Healthy inconveniences

I recently started bike-commuting to work. It’s a 500-meter ride from the house to the train station, where I fold my bike and roll it onto the platform then onto the train. I exit at Katipunan and bike down toward Tandang Sora, turn right at Capitol Hills Drive, left at Zuzuarregui and right again at Commonwealth. I haven’t tried cycling more than 300 meters along Commonwealth because the bus and jeepney drivers swerve like madmen and I’d rather not die, thank you very much.

It’s a short ride, 8km tops, and the whole thing including the train ride takes 45 minutes — even faster than my usual train-jeepney route. Right now I’m doing it twice a week, and I hope to bump it up to thrice a week next month.

My bike bag and gear

We don’t have a shower at work, but what we do have in our team room is a private toilet with a spray bidet. No one’s in until 8, so I usually have it all to myself — and I can be out of my cycling clothes and fresh as a daisy in less than 15 minutes.

So far, the only accident I’ve been (almost) involved in was when a truck blew a tire (or lost a nut) in the middle of Katipunan. The truck was at my 8:00, about ten meters away with a motorcycle between us. I was at the rightmost lane (no bike lane) when I heard a loud boom and a screeching sound behind me.

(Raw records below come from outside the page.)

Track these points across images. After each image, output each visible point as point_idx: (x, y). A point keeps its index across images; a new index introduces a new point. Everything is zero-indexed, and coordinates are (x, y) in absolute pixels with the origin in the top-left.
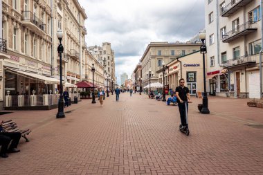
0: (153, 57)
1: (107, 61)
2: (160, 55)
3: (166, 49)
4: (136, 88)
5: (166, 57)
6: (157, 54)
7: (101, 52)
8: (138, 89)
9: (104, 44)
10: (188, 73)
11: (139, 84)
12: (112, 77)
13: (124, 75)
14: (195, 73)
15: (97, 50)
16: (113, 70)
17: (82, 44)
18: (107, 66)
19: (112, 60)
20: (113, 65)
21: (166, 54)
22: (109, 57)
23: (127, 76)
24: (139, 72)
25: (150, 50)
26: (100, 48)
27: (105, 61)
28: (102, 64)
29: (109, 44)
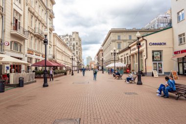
0: (113, 41)
1: (76, 46)
2: (119, 39)
3: (125, 34)
4: (98, 67)
5: (124, 41)
6: (117, 38)
7: (71, 39)
8: (100, 68)
9: (73, 33)
10: (153, 52)
11: (101, 64)
12: (80, 59)
13: (89, 58)
14: (160, 52)
15: (68, 37)
16: (81, 53)
17: (49, 26)
18: (76, 50)
19: (80, 46)
20: (81, 50)
21: (125, 38)
22: (77, 43)
23: (91, 59)
24: (101, 55)
25: (111, 35)
26: (70, 36)
27: (74, 46)
28: (72, 48)
29: (77, 33)
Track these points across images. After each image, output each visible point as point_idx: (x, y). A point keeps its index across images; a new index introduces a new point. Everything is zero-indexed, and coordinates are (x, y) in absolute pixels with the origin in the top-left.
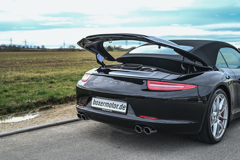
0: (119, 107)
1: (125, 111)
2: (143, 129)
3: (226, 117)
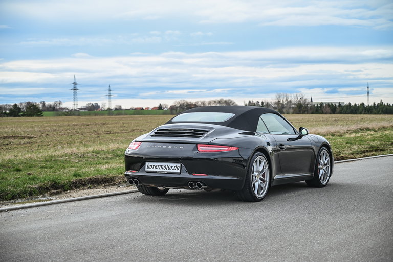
0: (173, 168)
1: (179, 171)
2: (195, 185)
3: (267, 178)
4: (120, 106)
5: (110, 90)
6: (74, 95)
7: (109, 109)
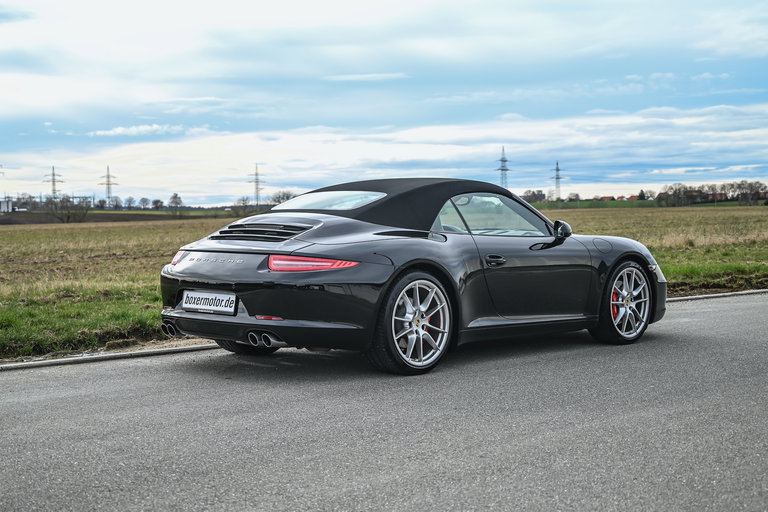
0: (223, 303)
1: (233, 310)
2: (260, 339)
4: (577, 195)
5: (558, 170)
6: (502, 178)
7: (559, 200)
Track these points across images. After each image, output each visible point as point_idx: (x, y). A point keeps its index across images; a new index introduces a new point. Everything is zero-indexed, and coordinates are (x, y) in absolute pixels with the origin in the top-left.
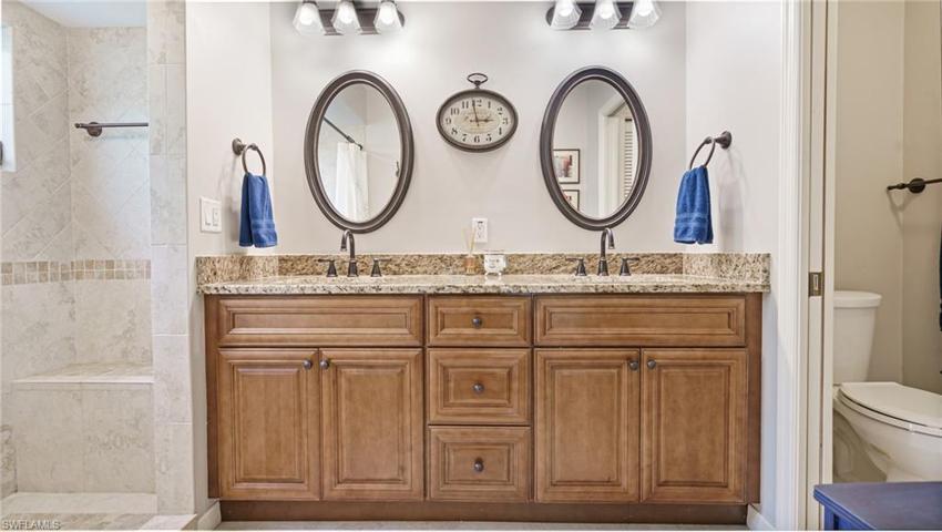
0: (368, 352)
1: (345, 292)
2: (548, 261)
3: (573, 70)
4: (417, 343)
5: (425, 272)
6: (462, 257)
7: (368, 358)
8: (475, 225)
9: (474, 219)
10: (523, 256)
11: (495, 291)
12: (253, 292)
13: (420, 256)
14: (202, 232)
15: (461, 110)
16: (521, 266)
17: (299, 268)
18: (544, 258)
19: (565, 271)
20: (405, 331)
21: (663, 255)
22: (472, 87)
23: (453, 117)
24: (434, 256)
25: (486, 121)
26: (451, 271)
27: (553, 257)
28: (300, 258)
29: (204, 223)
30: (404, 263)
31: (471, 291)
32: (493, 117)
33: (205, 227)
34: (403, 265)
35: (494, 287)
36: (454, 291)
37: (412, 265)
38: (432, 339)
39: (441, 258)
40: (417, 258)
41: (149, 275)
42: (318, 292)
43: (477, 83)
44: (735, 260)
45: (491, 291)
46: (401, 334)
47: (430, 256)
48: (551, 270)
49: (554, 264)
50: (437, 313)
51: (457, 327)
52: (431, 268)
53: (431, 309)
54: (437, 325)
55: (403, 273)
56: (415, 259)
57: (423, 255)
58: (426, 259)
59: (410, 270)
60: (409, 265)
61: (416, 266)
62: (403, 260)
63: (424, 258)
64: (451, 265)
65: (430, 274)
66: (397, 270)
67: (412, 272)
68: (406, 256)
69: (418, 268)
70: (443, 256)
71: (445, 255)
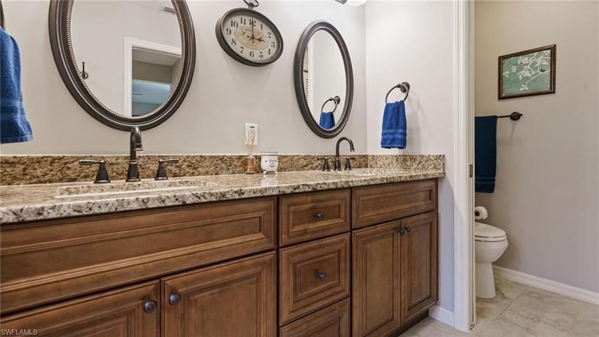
0: (224, 267)
1: (203, 200)
2: (301, 162)
3: (315, 20)
4: (271, 245)
5: (207, 173)
6: (240, 157)
7: (223, 273)
8: (248, 129)
9: (247, 124)
10: (286, 156)
12: (53, 215)
13: (202, 157)
15: (240, 25)
16: (285, 165)
17: (39, 172)
18: (299, 158)
19: (312, 168)
20: (261, 236)
21: (360, 156)
22: (246, 7)
23: (233, 29)
24: (215, 157)
25: (260, 40)
26: (231, 171)
27: (305, 158)
28: (39, 161)
30: (185, 164)
32: (264, 38)
34: (184, 166)
36: (307, 189)
37: (194, 166)
38: (284, 239)
39: (222, 159)
40: (199, 159)
42: (168, 203)
43: (251, 5)
44: (419, 159)
46: (255, 239)
47: (211, 157)
48: (303, 167)
49: (305, 163)
50: (289, 213)
51: (303, 223)
52: (212, 168)
53: (283, 209)
54: (288, 224)
55: (185, 175)
56: (196, 160)
57: (205, 156)
58: (207, 160)
59: (191, 171)
60: (191, 166)
61: (198, 168)
62: (185, 161)
63: (205, 159)
64: (231, 165)
65: (212, 174)
66: (177, 172)
67: (193, 173)
68: (188, 157)
69: (200, 169)
70: (223, 157)
71: (225, 156)
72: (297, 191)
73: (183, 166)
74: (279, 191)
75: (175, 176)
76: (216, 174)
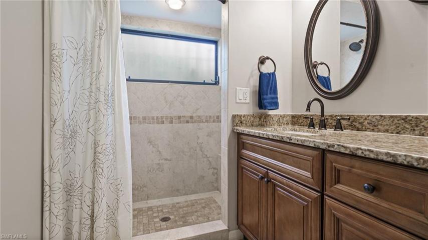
11: (390, 159)
13: (382, 116)
14: (236, 103)
20: (309, 175)
24: (396, 117)
29: (238, 98)
31: (359, 153)
33: (238, 101)
35: (387, 154)
36: (342, 150)
37: (374, 124)
40: (378, 118)
41: (221, 122)
45: (385, 158)
46: (306, 176)
47: (392, 117)
52: (393, 127)
53: (327, 163)
55: (366, 131)
56: (376, 119)
57: (385, 116)
58: (387, 119)
59: (372, 128)
60: (371, 123)
61: (377, 125)
62: (366, 119)
63: (385, 118)
64: (417, 126)
65: (392, 133)
66: (360, 127)
67: (373, 130)
68: (368, 116)
69: (379, 127)
70: (406, 117)
71: (410, 116)
72: (331, 149)
73: (364, 124)
74: (315, 145)
75: (358, 130)
76: (398, 133)
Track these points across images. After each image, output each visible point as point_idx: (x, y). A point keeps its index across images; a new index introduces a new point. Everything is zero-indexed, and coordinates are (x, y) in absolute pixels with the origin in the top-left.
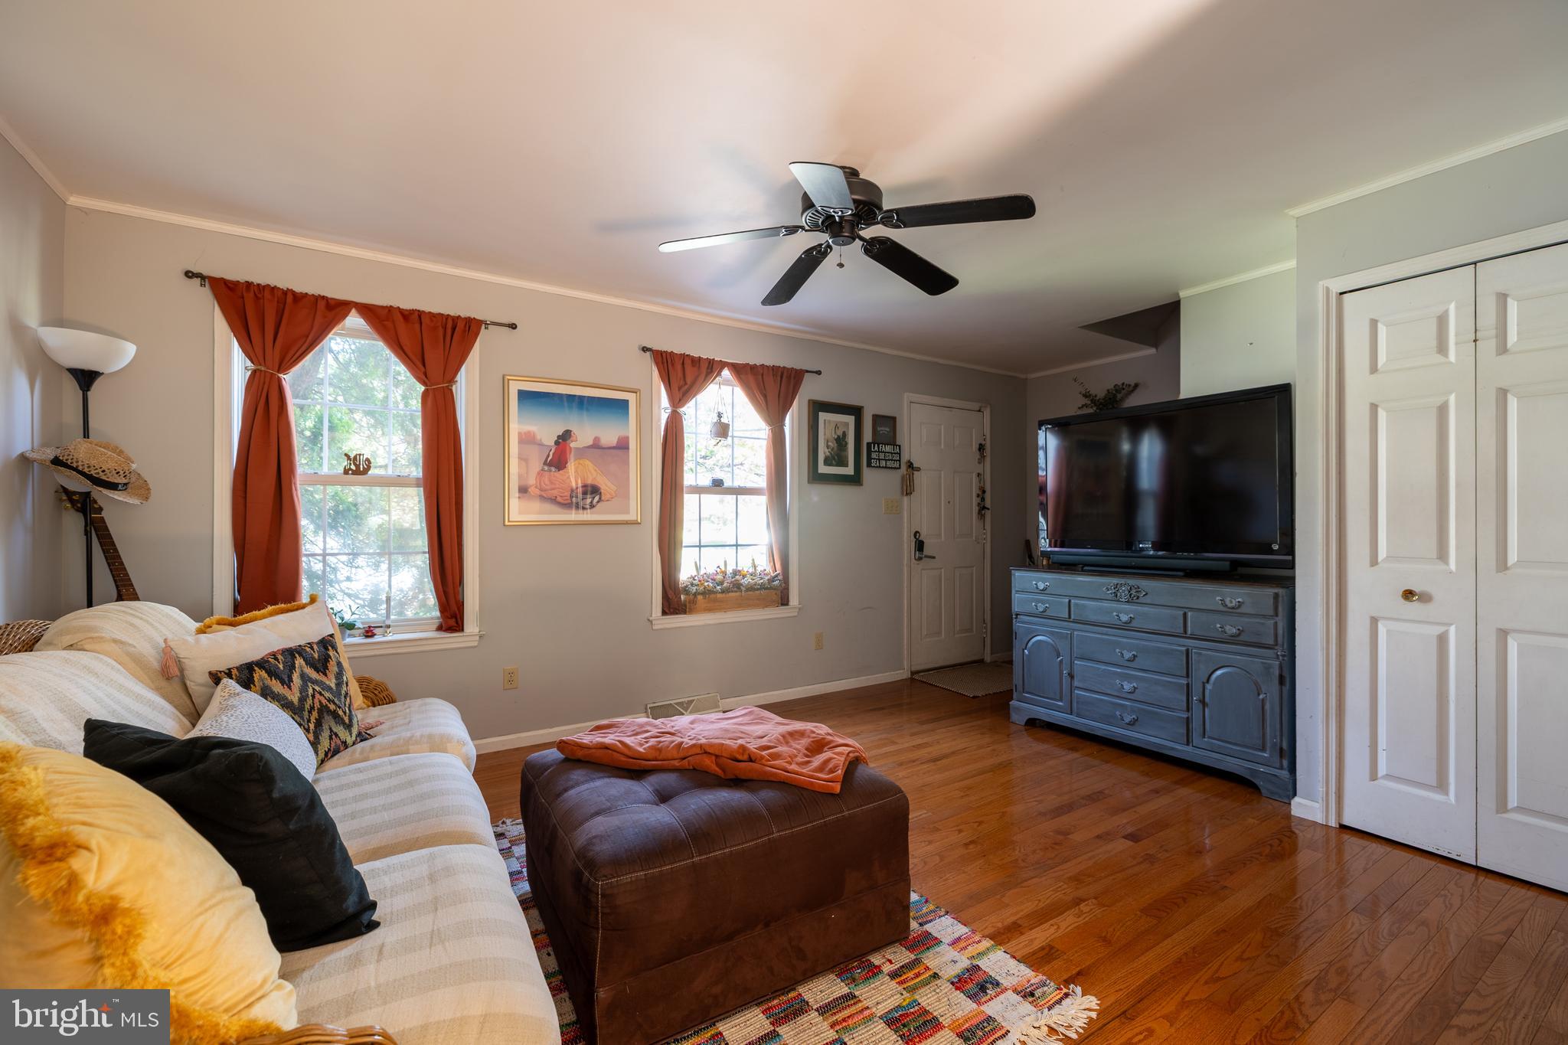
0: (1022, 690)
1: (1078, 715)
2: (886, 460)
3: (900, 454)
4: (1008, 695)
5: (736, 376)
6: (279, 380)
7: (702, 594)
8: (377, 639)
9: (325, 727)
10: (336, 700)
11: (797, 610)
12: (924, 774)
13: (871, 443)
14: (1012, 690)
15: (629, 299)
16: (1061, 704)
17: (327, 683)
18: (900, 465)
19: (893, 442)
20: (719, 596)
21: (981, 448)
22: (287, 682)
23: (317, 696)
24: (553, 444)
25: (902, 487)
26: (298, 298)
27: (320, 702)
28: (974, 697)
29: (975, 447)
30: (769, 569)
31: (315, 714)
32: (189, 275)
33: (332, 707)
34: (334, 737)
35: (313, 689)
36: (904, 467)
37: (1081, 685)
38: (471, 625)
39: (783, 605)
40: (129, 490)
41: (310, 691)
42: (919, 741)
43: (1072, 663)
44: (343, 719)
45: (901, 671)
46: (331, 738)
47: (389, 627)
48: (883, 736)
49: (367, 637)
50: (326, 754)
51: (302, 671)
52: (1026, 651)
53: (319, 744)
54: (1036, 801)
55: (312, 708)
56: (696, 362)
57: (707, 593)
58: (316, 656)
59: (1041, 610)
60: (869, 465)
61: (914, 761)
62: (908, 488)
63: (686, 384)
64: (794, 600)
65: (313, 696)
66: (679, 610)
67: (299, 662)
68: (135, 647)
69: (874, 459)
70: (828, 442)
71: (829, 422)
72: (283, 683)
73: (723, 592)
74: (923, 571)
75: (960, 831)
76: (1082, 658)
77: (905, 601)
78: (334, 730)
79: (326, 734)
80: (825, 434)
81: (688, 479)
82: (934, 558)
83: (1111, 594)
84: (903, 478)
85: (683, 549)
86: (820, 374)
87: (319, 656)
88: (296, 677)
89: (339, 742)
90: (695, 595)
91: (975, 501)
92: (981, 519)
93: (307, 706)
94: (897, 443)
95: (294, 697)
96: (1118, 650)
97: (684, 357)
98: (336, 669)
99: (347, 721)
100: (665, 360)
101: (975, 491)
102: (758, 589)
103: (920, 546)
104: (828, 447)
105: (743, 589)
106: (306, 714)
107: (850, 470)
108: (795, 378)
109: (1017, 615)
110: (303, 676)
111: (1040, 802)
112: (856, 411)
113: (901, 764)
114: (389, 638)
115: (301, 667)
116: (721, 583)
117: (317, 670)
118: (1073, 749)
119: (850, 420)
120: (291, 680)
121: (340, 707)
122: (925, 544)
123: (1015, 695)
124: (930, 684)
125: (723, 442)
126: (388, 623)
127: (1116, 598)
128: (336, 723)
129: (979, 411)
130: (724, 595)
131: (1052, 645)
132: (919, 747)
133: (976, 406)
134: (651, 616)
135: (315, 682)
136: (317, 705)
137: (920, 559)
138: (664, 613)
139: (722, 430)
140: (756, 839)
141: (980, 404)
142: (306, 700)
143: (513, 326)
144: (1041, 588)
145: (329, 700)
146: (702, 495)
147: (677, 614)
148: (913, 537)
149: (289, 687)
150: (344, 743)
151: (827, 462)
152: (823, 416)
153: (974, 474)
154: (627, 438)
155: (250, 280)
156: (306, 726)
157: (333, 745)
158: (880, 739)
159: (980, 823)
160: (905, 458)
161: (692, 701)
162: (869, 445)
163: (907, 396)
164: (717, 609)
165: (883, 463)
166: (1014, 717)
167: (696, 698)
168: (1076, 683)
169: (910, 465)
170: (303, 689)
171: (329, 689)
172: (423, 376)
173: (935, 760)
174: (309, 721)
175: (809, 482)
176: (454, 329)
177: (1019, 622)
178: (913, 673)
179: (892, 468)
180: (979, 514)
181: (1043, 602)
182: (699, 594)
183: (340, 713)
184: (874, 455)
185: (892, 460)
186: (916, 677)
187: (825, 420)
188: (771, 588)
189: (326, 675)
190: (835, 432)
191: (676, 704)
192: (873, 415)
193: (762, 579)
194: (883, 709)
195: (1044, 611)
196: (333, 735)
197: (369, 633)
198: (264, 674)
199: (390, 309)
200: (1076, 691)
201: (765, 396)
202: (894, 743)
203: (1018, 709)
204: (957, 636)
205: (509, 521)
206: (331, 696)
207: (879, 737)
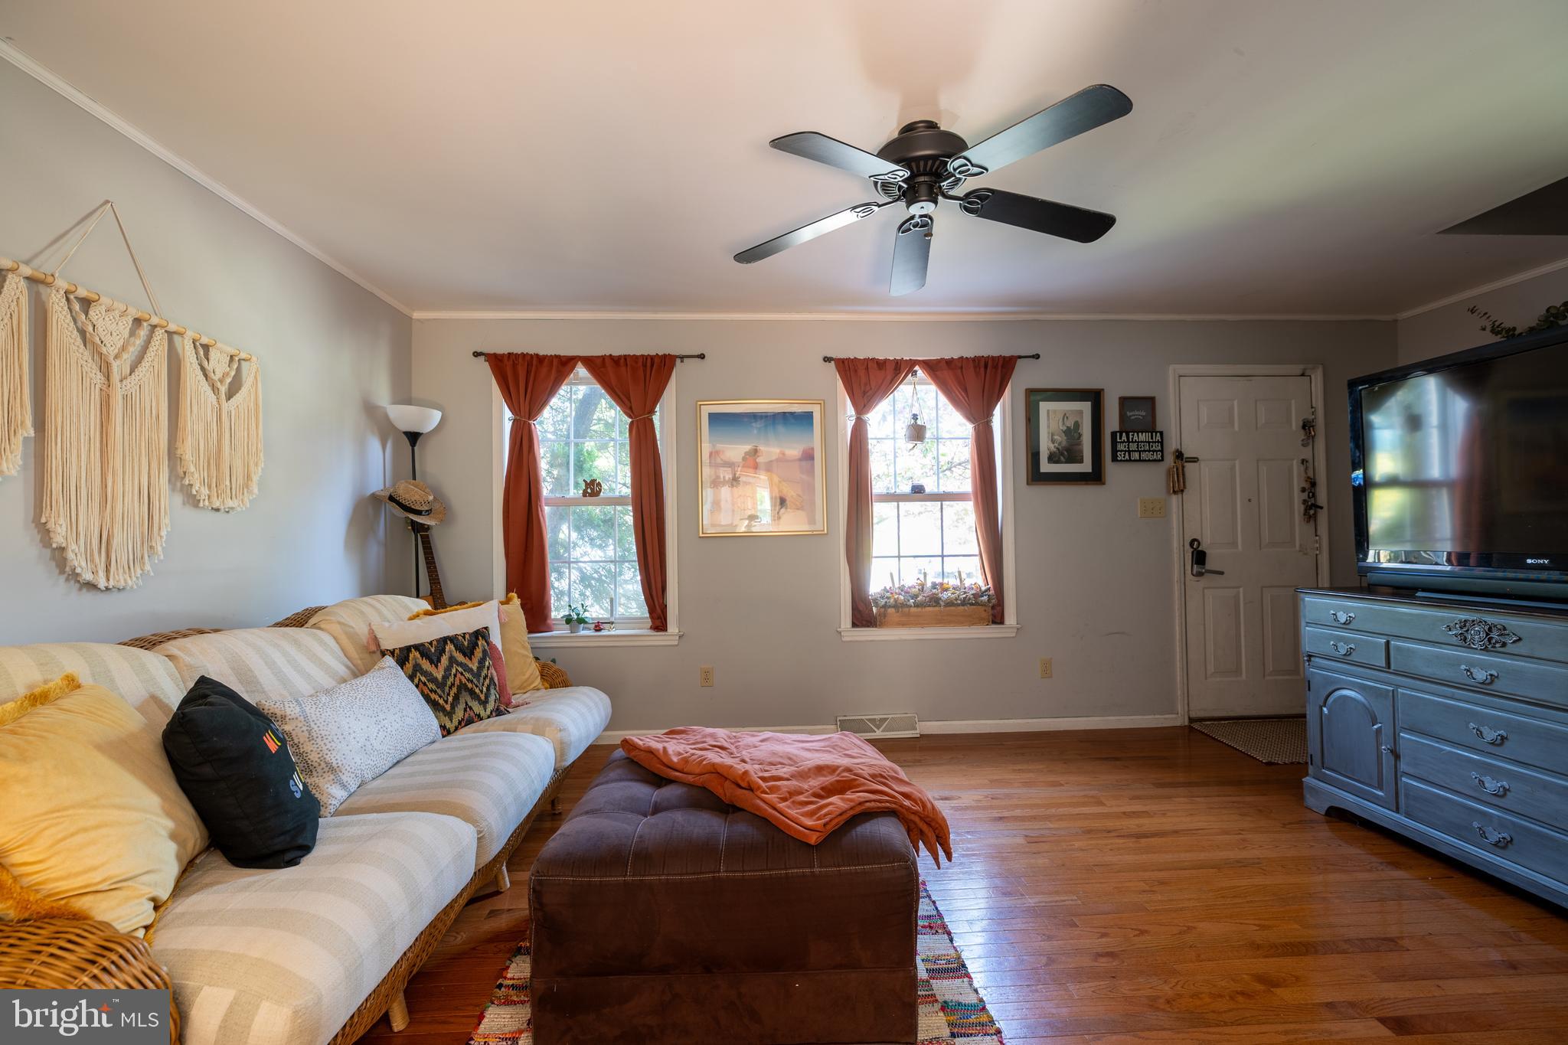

I swerved my bike as close to the curb as I could (and hit my shin with a pedal — ow). When I looked back, the motorcycle was down, its rider sitting on the curb (not hurt but visibly shaken), and people were helping him up. A wheel bounced down the direction I had swerved out of. The truck was stopped at the dead center of the road, missing a front wheel. Someone caught the wayward wheel and traffic enforcers who were watching from the intersection I was stopped at approached the truck.

I was already running late, so I didn’t linger, but when I got to the office I discovered my shin was skinned and bleeding. Pops cleaned the wound up, and I didn’t think much of it until that evening when I told Josh about it. He was alarmed at first, then relieved, then he tried to persuade me not to bike to work again (weakly, because of course I’d still bike). I promised to jump bike next time like the motorcycle rider did — and good thing he did or he’d probably have broken a leg.

Let’s hope I’ll never have to, though!